• _DATA PROVIDED_:
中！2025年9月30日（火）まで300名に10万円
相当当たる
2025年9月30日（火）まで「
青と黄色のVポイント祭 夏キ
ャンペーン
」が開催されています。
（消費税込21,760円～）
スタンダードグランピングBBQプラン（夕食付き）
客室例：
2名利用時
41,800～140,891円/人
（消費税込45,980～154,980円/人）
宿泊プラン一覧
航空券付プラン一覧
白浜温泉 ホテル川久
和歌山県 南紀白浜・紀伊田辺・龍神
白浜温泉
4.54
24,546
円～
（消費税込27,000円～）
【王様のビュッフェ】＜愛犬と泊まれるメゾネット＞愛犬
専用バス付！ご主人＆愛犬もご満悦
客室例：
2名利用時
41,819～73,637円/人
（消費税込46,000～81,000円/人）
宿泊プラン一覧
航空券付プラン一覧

==

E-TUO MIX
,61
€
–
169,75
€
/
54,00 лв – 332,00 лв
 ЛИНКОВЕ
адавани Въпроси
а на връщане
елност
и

---

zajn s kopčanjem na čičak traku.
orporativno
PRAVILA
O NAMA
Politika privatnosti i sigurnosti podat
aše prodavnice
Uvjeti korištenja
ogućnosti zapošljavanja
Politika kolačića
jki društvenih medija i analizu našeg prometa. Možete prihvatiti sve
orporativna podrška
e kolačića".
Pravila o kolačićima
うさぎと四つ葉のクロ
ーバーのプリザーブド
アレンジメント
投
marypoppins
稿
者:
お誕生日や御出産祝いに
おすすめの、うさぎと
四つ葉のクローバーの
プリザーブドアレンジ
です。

• _JOB ITEM_: The response must contain every line from the listing above in which the string "Politika" appears.

• _SOLUTION FOR THIS PROBLEM_:
Politika privatnosti i sigurnosti podat
Politika kolačića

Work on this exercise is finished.